<223>Voilà pour les erreurs de jugement; voyons à présent celles de morale. Les mauvais exemples que Machiavel propose aux princes sont de ces méchancetés qu'on ne saurait lui passer. Il allègue en ce chapitre Hiéron de Syracuse, qui, considérant que ses troupes étaient également dangereuses à garder ou à congédier, les fit toutes tailler en pièces. Des faits pareils révoltent lorsqu'on les trouve dans l'histoire; mais on se sent indigné de les voir rapportés dans un livre qui doit être pour l'instruction des princes.

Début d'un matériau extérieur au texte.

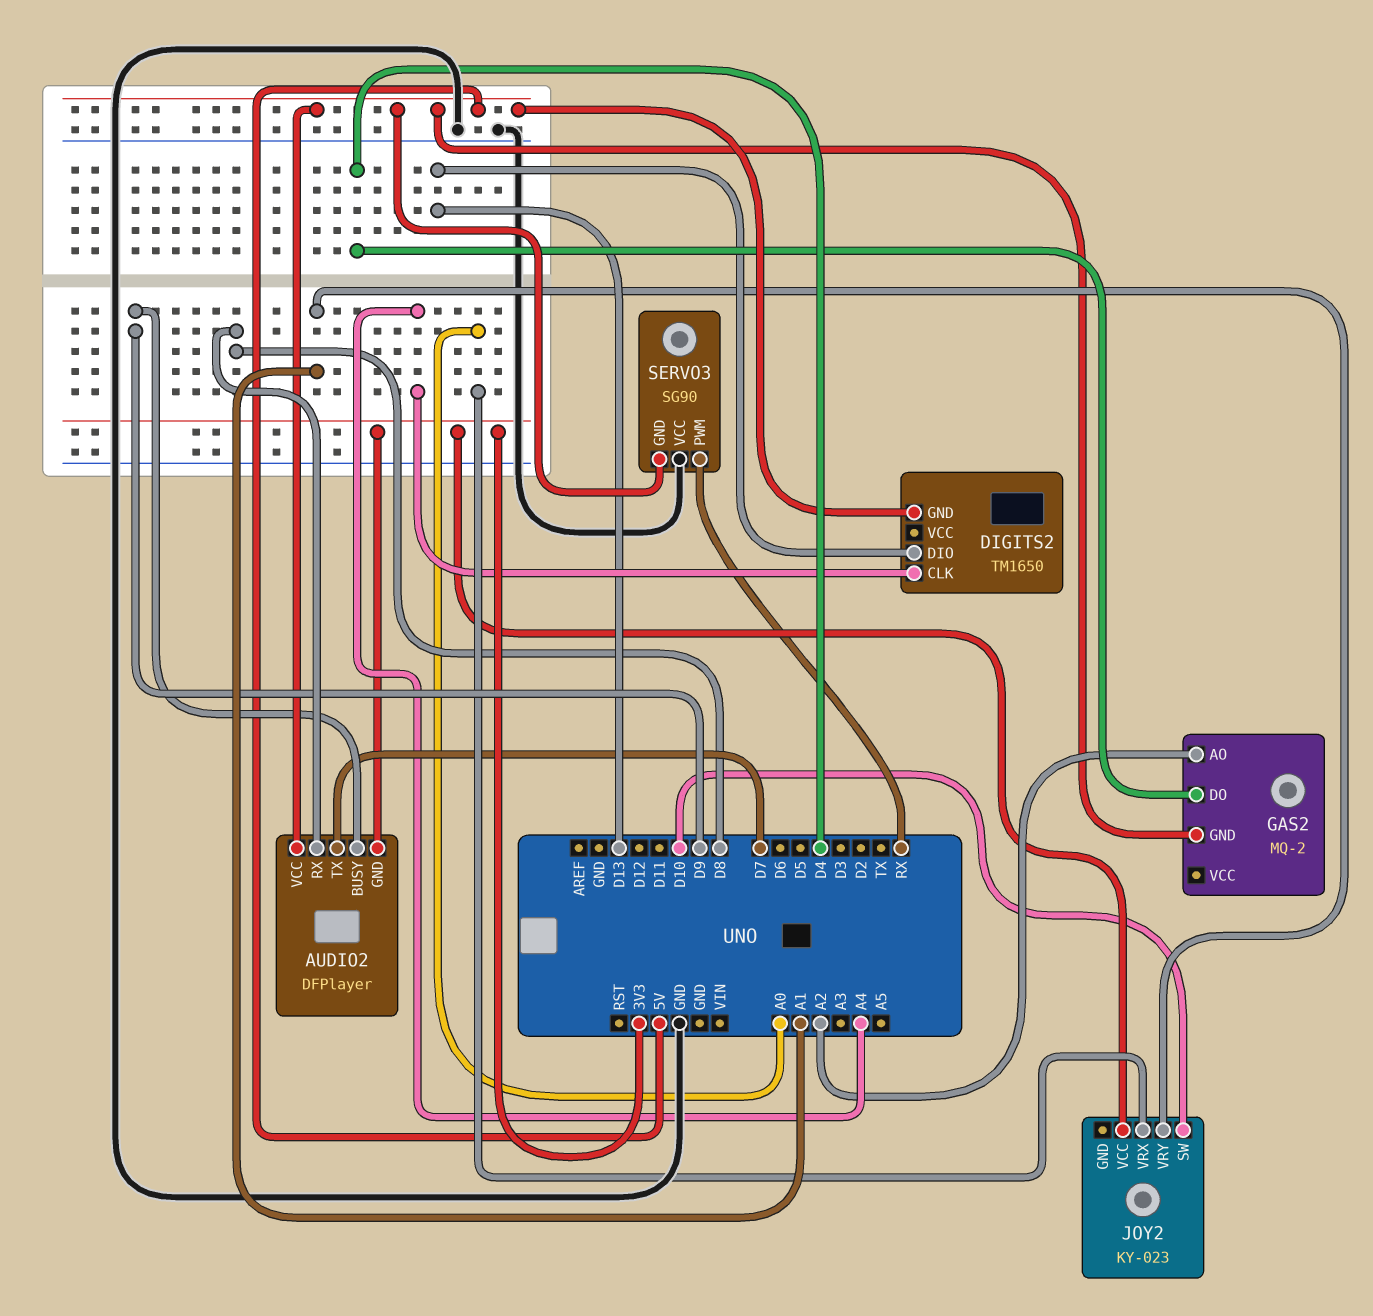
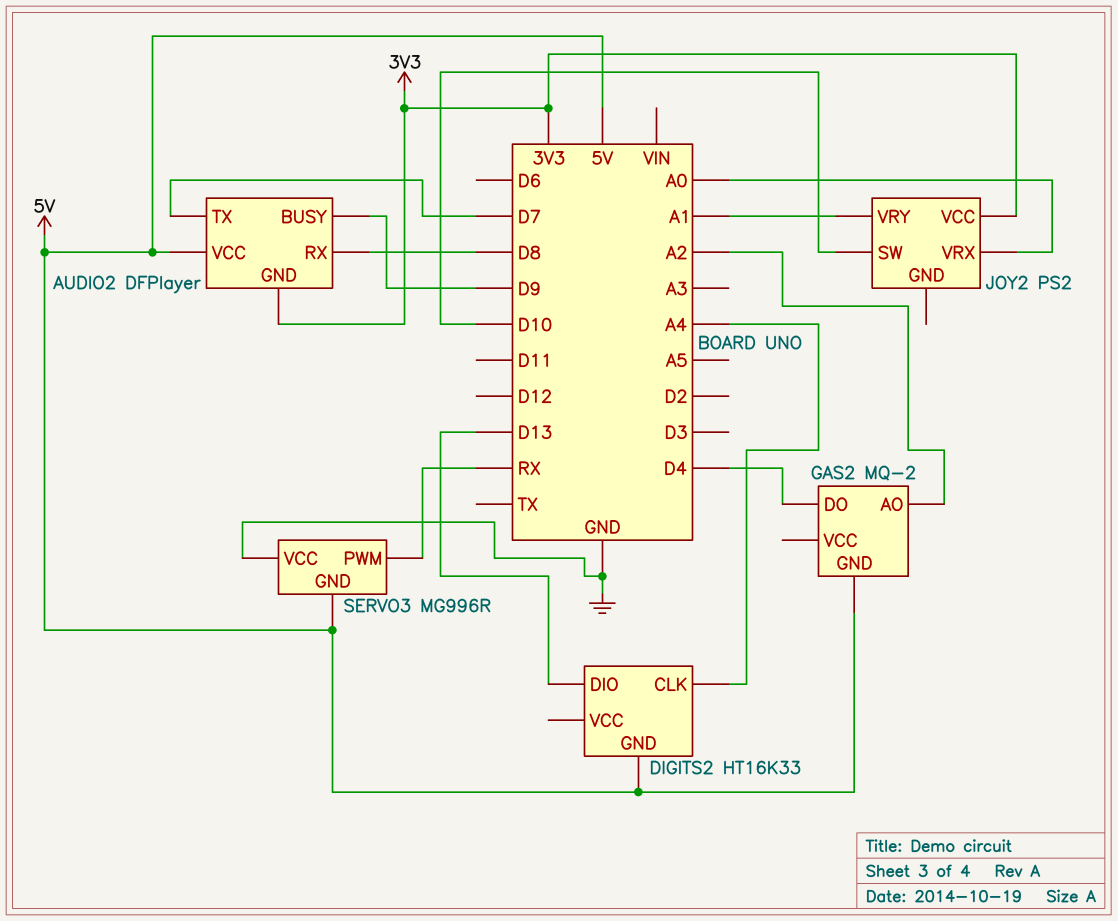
DIGITS2: TM1650 -> HT16K33
JOY2: KY-023 -> PS2
SERVO3: SG90 -> MG996R

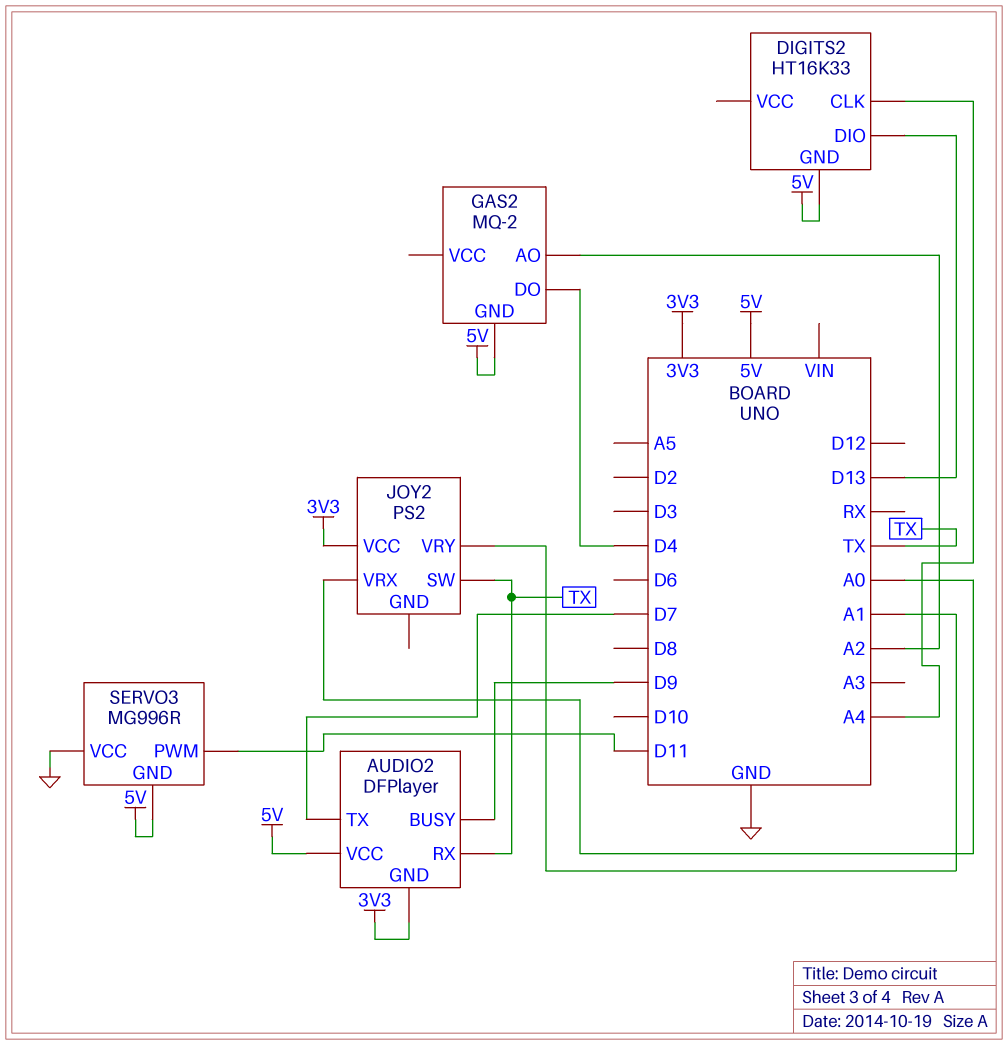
AUDIO2 pin RX: D8 -> TX
JOY2 pin SW: D10 -> TX
SERVO3 pin PWM: RX -> D11

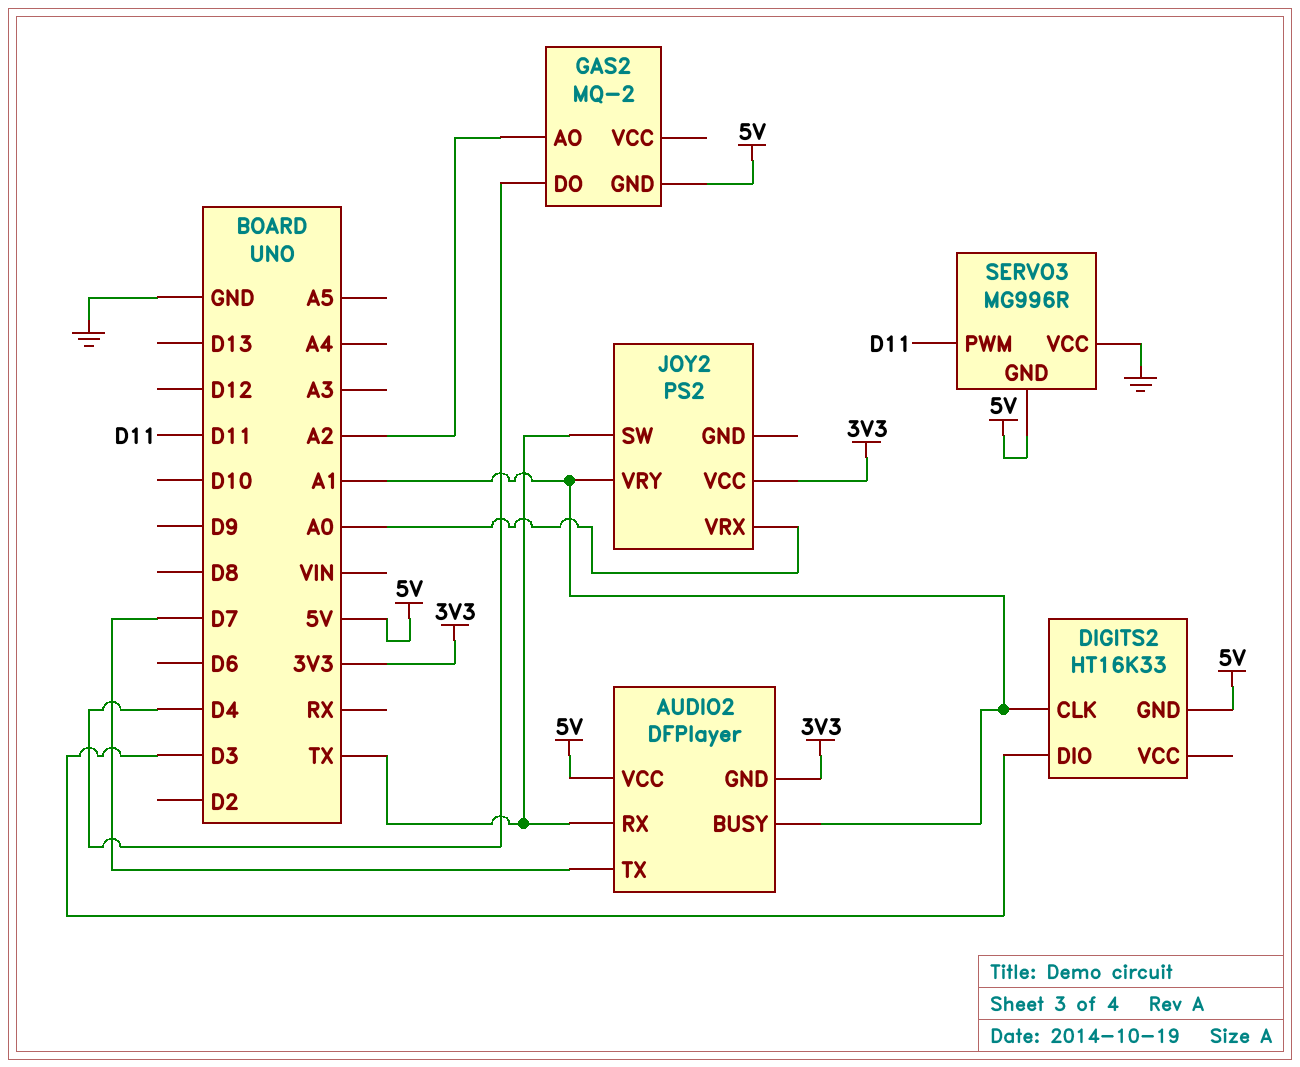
AUDIO2 pin BUSY: D9 -> A1
DIGITS2 pin CLK: A4 -> A1
DIGITS2 pin DIO: D13 -> D3

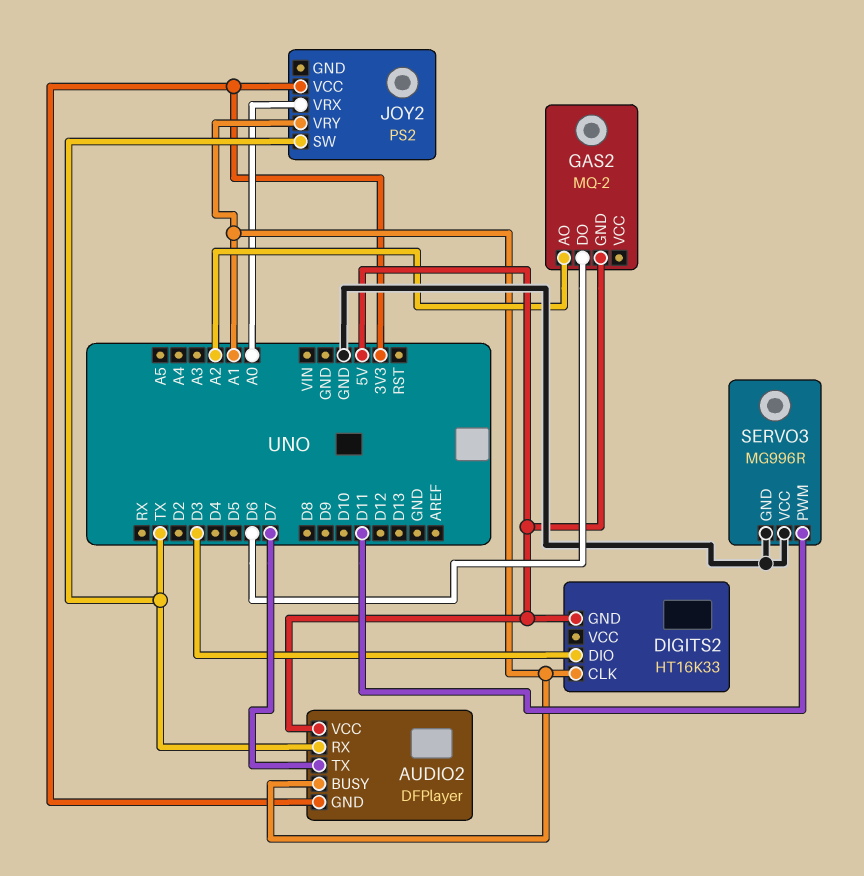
GAS2 pin DO: D4 -> D6
SERVO3 pin GND: 5V -> GND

La cruauté et la barbarie sont souvent fatales aux particuliers, ainsi ils en ont horreur pour la plupart; mais les princes, que la Providence a placés si loin des destinées vulgaires, en ont d'autant moins d'aversion, qu'ils ne les ont pas à craindre. Ce serait donc à tous ceux qui doivent gouverner les hommes que l'on devrait inculquer le plus d'éloignement pour tous les abus qu'ils peuvent faire d'une puissance illimitée.
Ce même Machiavel qui dit dans ce chapitre, « Qu'il n'y a rien de si fragile que le crédit et la réputation de ceux qui en ont, lorsqu'elle n'est pas fondée sur leur propre vertu, » éprouve aujourd'hui que la fragilité de sa réputation s'est évanouie, et que, si son esprit le fit estimer pendant sa vie, sa méchanceté le fait détester après sa mort. Tant il est vrai que l'on ne peut éblouir que pour un temps les yeux du public; ce public, bon appréciateur de réputations, quand même il fait grâce en un temps, il ne le fait pas toujours, et il juge aussi sévèrement les hommes après leur mort, quelque rang qu'ils aient occupé, que, dit-on, étaient jugés les anciens rois d'Égypte après leur mort.
Il n'y a donc qu'un moyen sûr et infaillible de conserver une bonne réputation dans le monde : c'est d'être effectivement tel qu'on veut le paraître aux yeux du public.